Hittite preserves some very archaic features lost in other Indo-European languages, such as a distinction between masculine and feminine grammatical gender, subjunctive and optative moods, and aspect. For example, Hittite has retained two of three laryngeals (h2 and h3 word-initially). These sounds, whose existence had been hypothesized by Ferdinand de Saussure on the basis of vowel quality in other Indo-European languages in 1879, were not preserved as separate sounds in any attested Indo-European language until the discovery of Hittite. In Hittite, this phoneme is written as ḫ. Hittite, as well as most other Anatolian languages, differs in this respect from any other Indo-European language, and the discovery of laryngeals in Hittite was a remarkable confirmation of Saussure’s hypothesis.
The preservation of the laryngeals, and the lack of any evidence that Hittite shared grammatical features possessed by the other early Indo-European languages, has led some philologists to believe that the Anatolian languages split from the rest of Proto-Indo-European much earlier than the other divisions of the proto-language.
Some have proposed an “Indo-Hittite” language family or superfamily, that includes the rest of Indo-European on one side of a dividing line and Anatolian on the other. The vast majority of scholars continue to reconstruct a Proto-Indo-European, but all believe that Anatolian was the first branch of Indo-European to leave the fold.
Some linguists, most notably Edgar H. Sturtevant and Warren Cowgill, have argued that it should be classified as a sister language to Proto-Indo-European, rather than a daughter language, formulating the Indo-Hittite hypothesis. The parent, Indo-Hittite, was missing the features not present in Hittite, which Proto-Indo-European innovated.
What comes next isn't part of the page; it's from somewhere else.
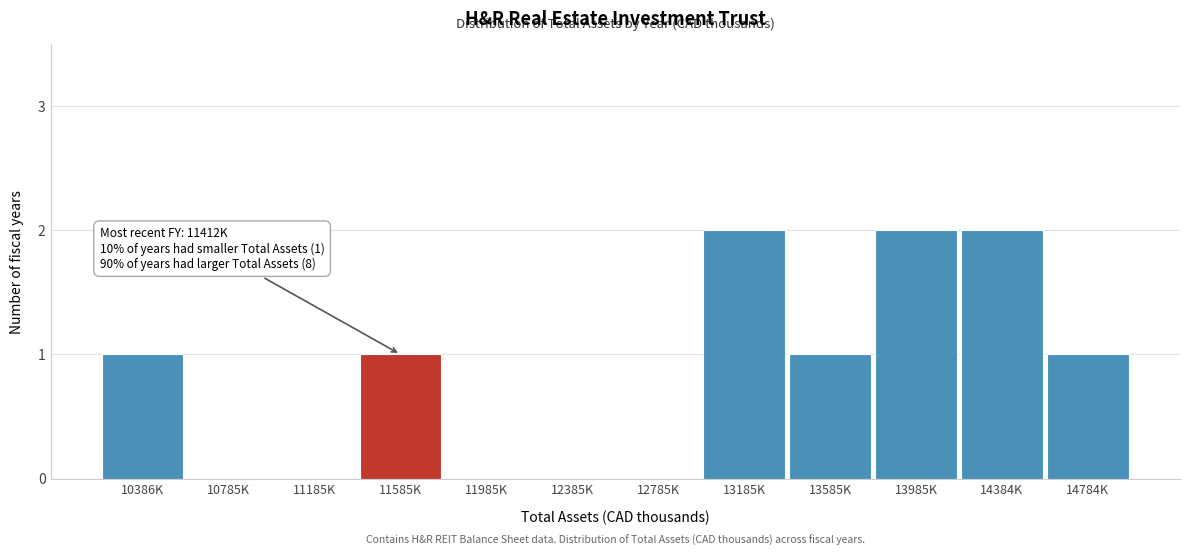

Reading right to left, extract all data points from this chart.

14784K=1	14384K=2	13985K=2	13585K=1	13185K=2	12785K=0	12385K=0	11985K=0	11585K=1	11185K=0	10785K=0	10386K=1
Other linguists, however, have taken the opposite point of view, the Schwund (“loss”) Hypothesis, that Hittite (or Anatolian) came from a Proto-Indo-European possessing the full range of features, but simplified. A third hypothesis, supported by Calvert Watkins and others, viewed the major families as all coming from Proto-Indo-European directly. They were all sister languages or language groups. Differences might be explained as dialectical.
According to Craig Melchert, the current tendency is to suppose that Proto-Indo-European evolved, and that the “prehistoric speakers” of Anatolian became isolated “from the rest of the PIE speech community, so as not to share in some common innovations.” Hittite, as well as its Anatolian cousins, split off from Proto-Indo-European at an early stage, thereby preserving archaisms that were later lost in the other Indo-European languages.
Hittite is one of the Anatolian languages. It is known from cuneiform tablets and inscriptions erected by the Hittite kings. The script formerly known as “Hieroglyphic Hittite” has been changed to Hieroglyphic Luwian. The Anatolian branch also includes Cuneiform Luwian, Hieroglyphic Luwian, Palaic, Lycian, Milyan, Lydian, Carian, Pisidian, and Sidetic.
In Hittite there are many loanwords, particularly religious vocabulary, from the non-Indo-European Hurrian and Hattic languages. Hattic was the language of the Hattians, the local inhabitants of the land of Hatti before being absorbed or displaced by the Hittites. Sacred and magical texts from Hattusa were often written in Hattic, Hurrian, and Luwian, even after Hittite became the norm for other writings.